三井不動産などが行う神宮外苑(港・新宿区)の再開発事業で、計画の見直しを求める市民グループ「神宮外苑と国立競技場を未来に手わたす会」は4日、「神宮外苑の樹木伐採は中止を! 再開発計画は再考を!」との声明に、作家や俳優、建築家など各界の著名な78氏から賛同を得たと明らかにしました。同グループは、2020東京五輪の際に、国立競技場の改修を提案して建て替えに反対し、当初案(ザハ・ハディド氏デザイン)撤回につなげたことで知られます。
再開発事業は、神宮球場と秩父宮ラグビー場の敷地を交換して建て替え、3棟の高層ビルなどを建設。これに伴い、樹齢100年を含む多数の樹木伐採や移植が計画され、すでに今年3月から工事が始まっています。一方、反対・見直しを求める4つのネット署名には延べ31万人を超える人が賛同を寄せ、音楽家の坂本龍一氏(故人)や作家の村上春樹氏らが声を挙げるなど、計画の見直しを求める世論が今も広がっています。
しかし事業者は新たな伐採申請を新宿区に提出し、樹木の伐採や移植を強行すると見られ、これを前に「手わたす会」が同日、都庁で記者会見を開きました。共同代表の作家の森まゆみさんと建築家の大橋智子さんが出席。「環境アセスメントも不十分で、都知事も環境を守る手段をとろうしていない」と強調。「賛同されたみなさんは心配されている」「これ以上、都心の緑を減らさず、むしろ増やしてほしい」と訴えました。

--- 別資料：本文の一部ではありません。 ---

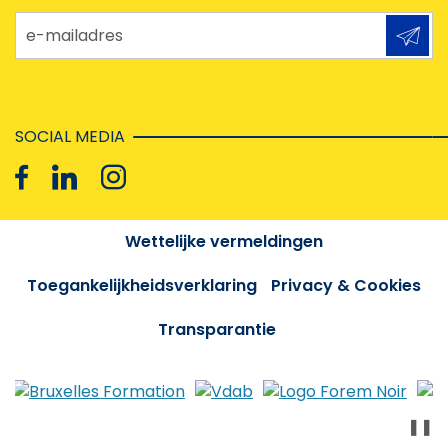
e-mailadres
SOCIAL MEDIA
Wettelijke vermeldingen
Toegankelijkheidsverklaring
Privacy & Cookies
Transparantie
❚❚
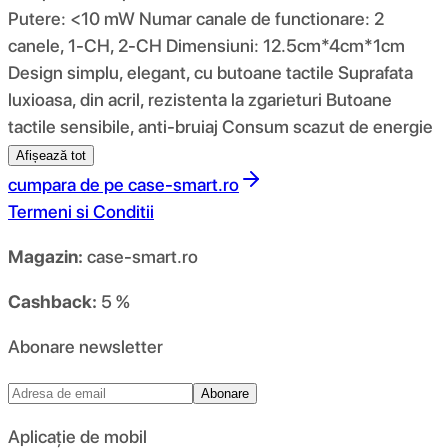
Putere: <10 mW Numar canale de functionare: 2
canele, 1-CH, 2-CH Dimensiuni: 12.5cm*4cm*1cm
Design simplu, elegant, cu butoane tactile Suprafata
luxioasa, din acril, rezistenta la zgarieturi Butoane
tactile sensibile, anti-bruiaj Consum scazut de energie
Afișează tot
cumpara de pe
case-smart.ro
Termeni si Conditii
Magazin:
case-smart.ro
Cashback:
5 %
Abonare newsletter
Abonare
Aplicație de mobil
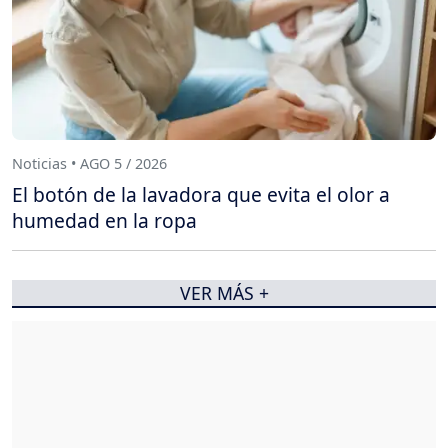
Noticias • AGO 5 / 2026
El botón de la lavadora que evita el olor a
humedad en la ropa
VER MÁS +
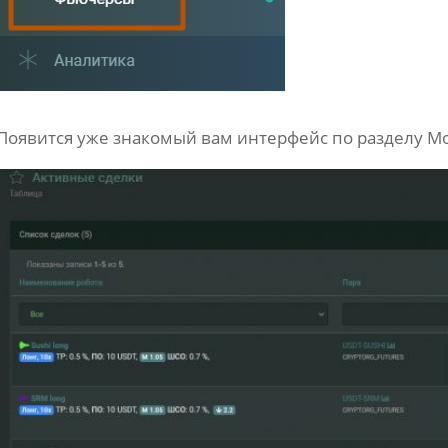
Появится уже знакомый вам интерфейс по разделу М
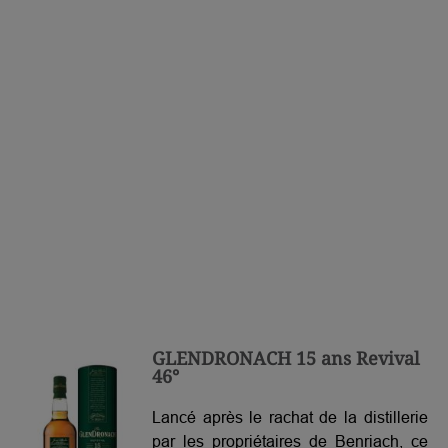
GLENDRONACH 15 ans Revival
46°
Lancé après le rachat de la distillerie
par les propriétaires de Benriach, ce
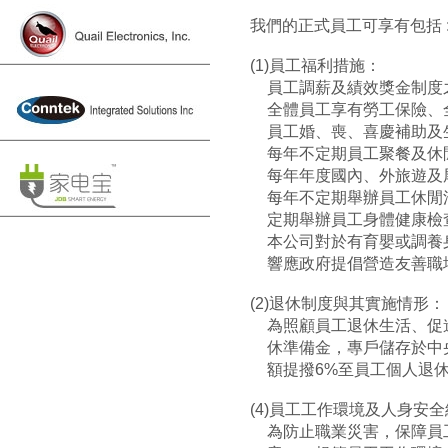
我們的正式員工可享有包括 
(1)員工福利措施：
員工調薪及績效獎金制度
全體員工享有勞工保險、
員工婚、喪、喜慶補助及
每年不定期員工聚餐及休
每年年度國內、外旅遊及
每年不定期舉辦員工休閒
定期舉辦員工身體健康檢
本公司對於有育嬰或調養
響應政府提倡營造友善職
(2)退休制度與其實施情形：
為照顧員工退休生活、促
休準備金，專戶儲存於中
額提撥6%至員工個人退
(4)員工工作環境及人身安
為防止職業災害，保障員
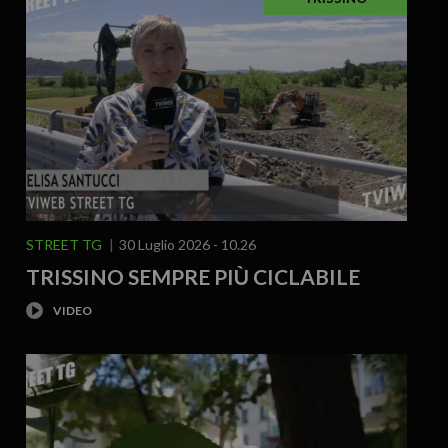
STREET TG
30 Luglio 2026 - 10.26
TRISSINO SEMPRE PIÙ CICLABILE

主な賛同者は、作家の浅田次郎さんや椎名誠さん、落合恵子さん、俳優の秋吉久美子さん、写真家の大石芳野さん、建築家で東京大学名誉教授の大野秀敏さんら。ほかにも映画監督や建築家、ミュージシャンなどが名を連ねています。元オランダ大使の東郷和彦さんは「胸がつぶれる思いでいました。(略)賛同者に加えていただけるなら喜んで参加します」など、多くが賛同メッセージを寄せています(別項に一部掲載)。
サザン・桑田さん 憂いを新曲に込め
サザンオールスターズの桑田佳祐さんが、デビュー45周年を記念して2日発表した新曲「Relay~杜(もり)の詩(うた)」について、神宮外苑の再開発に反対していた音楽家の故・坂本龍一さんの遺志を継ぐために作った曲だと同日に出演したラジオ番組「桑田佳祐のやさしい夜遊び」(TOKYO FM)で明かしました。
桑田さんは「いわゆる神宮外苑再開発という問題がありまして、私もぼやっとしていてよく知らなかったんですけれども、3月にお亡くなりになった坂本龍一さんからいろいろ提示していただいたことの一つとして、受け止めて作った曲」と語りました。タイトルの「リレー」には「後に残す」「つなぐ」の意味を込めたと紹介しました。
歌詞は「誰かが悲嘆(なげ)いてた 美しい杜(もり)が消滅(き)えるのを」「自分が居ない世の中 思い遣るような人間(ひと)であれと」「麗しいオアシスが アスファルト・ジャングルに変わっちゃうの?」「未来の都市が空を塞いで良いの?」などとあり、神宮外苑の樹木伐採への憂いをストレートに訴えています。